Ini penting untuk di ketahui bagi yang perlu informasi tentang CNI. Mengurus CNI Jerman, Bagaimana dan Apa Saja Syaratnya ?
Mengurus CNI Jerman
CNI adalah Certificate No Impedement adalah Surat Keterangan Tidak ada halangan menikah yang di keluarkan oleh kedutaan asing. Kedutaan mengeluarkan surat tersebut berdasarkan surat single yang di bawa oleh WNA ke kedutaan.
Surat single ( Ehefähigkeitszeugnis ) tersebut di minta dari Kantor pencatatan sipil setempat. Prosedur untuk mendapatkannya di Kedutaan Jerman Jakarta yaitu :
- Mendaftar janji temu di Kedutaan Jerman Jakarta
- Datang di tanggal dan jam yang sudah di pilih
- Proses selama 3-4 hari kerja
- Pengambilan CNI
Untuk yang berdomisili di luar Jakarta, pengurusan bisa menghubungi nomor whatsapp di website ini.

Surat CNI ini wajib diurus dan diperlukan untuk di berikan ke KUA jika menikah secara islam atau bila menikah non islam, bisa di tanyakan ke tiap tempat ibadah masing-masing atau dukcapil.

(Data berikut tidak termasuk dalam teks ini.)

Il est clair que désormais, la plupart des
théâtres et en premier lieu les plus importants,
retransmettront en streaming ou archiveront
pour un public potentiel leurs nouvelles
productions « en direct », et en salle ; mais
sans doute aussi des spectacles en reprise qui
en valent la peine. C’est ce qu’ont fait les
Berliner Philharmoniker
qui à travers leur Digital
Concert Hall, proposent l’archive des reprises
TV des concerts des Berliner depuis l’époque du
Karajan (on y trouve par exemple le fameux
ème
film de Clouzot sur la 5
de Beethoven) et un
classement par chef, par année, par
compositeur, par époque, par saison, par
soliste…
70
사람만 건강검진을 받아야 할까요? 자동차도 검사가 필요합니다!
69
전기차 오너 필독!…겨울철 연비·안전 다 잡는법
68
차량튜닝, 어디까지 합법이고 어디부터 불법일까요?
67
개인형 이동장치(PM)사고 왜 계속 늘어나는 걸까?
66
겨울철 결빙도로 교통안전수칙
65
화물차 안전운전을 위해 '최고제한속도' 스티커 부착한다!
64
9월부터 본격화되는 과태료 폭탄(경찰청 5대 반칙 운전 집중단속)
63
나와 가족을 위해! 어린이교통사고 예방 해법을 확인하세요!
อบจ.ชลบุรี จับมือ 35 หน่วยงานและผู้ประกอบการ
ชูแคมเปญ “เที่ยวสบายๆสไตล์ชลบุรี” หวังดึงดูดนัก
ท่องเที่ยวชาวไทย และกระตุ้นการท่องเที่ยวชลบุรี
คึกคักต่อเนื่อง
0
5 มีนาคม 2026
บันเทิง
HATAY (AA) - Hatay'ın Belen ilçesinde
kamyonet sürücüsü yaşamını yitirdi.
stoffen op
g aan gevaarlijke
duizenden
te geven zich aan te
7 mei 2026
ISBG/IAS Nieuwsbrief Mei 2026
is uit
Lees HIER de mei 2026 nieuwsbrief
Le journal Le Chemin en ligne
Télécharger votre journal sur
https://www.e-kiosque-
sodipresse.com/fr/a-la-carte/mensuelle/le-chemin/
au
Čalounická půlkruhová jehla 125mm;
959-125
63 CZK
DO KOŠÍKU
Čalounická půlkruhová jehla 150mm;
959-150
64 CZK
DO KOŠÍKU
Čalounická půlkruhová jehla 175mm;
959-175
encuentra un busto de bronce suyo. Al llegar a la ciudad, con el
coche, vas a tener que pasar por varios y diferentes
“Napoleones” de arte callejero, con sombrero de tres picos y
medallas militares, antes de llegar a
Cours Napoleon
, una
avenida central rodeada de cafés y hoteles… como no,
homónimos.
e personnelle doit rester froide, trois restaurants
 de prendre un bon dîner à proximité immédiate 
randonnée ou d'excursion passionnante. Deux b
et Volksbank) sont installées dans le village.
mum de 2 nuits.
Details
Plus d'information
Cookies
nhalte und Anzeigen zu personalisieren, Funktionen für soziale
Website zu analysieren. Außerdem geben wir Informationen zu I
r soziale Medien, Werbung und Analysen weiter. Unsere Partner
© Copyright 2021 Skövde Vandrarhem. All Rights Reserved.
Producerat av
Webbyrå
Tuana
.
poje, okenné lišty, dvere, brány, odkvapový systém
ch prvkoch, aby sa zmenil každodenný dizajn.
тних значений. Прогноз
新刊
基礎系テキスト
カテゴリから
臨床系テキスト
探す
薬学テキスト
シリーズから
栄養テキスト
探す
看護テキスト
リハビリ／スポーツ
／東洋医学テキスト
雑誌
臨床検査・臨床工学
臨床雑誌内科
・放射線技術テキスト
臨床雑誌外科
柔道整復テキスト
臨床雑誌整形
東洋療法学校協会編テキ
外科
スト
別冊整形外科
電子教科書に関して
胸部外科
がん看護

Baca juga : Olahraga Padel Pertama kali Bareng Teman di Permata Hijau Jakarta
Kegunaan CNI adalah saat legalisir buku nikah di Kementerian Agama, Buku nikah suami dan istri harus di apostille di Kemenkumham. Sebelum di Kemenkumham, prosesnya harus melalui kementerian Agama RI di MH Thamrin, Jakarta terlebih dahulu.
Setelah melakukan apostille, bagi yang mau membuat family visa atau pindah ke Jerman maka buku nikah yang sudah di apostille bisa di lampirkan. Ini menandakan bahwa buku nikah tersebut sudah di validasi dan dokumen yang sudah apostille berlaku di negara di Jerman.
Bagi yang menikah beda bangsa, pengurusan dokumen sebelum dan setelah menikah membutuhkan kesabaran. Karena jika salah satu tidak di jalankan maka akan menjadi lebih sulit untuk kedepannya, jadi jangan di anggap sepele.
Salinan CNI di perlukan saat legalisir di Kemenag, jika baru mengurus beberapa tahun kemudian dan salinanya hilang akan sangat repot lagi mengurusnya. Kedutaan Jerman belum tentu menyimpan arsipnya. Jadi pastikan semua dokumen dan salinan dokumen di arsip yang rapi secara pribadi.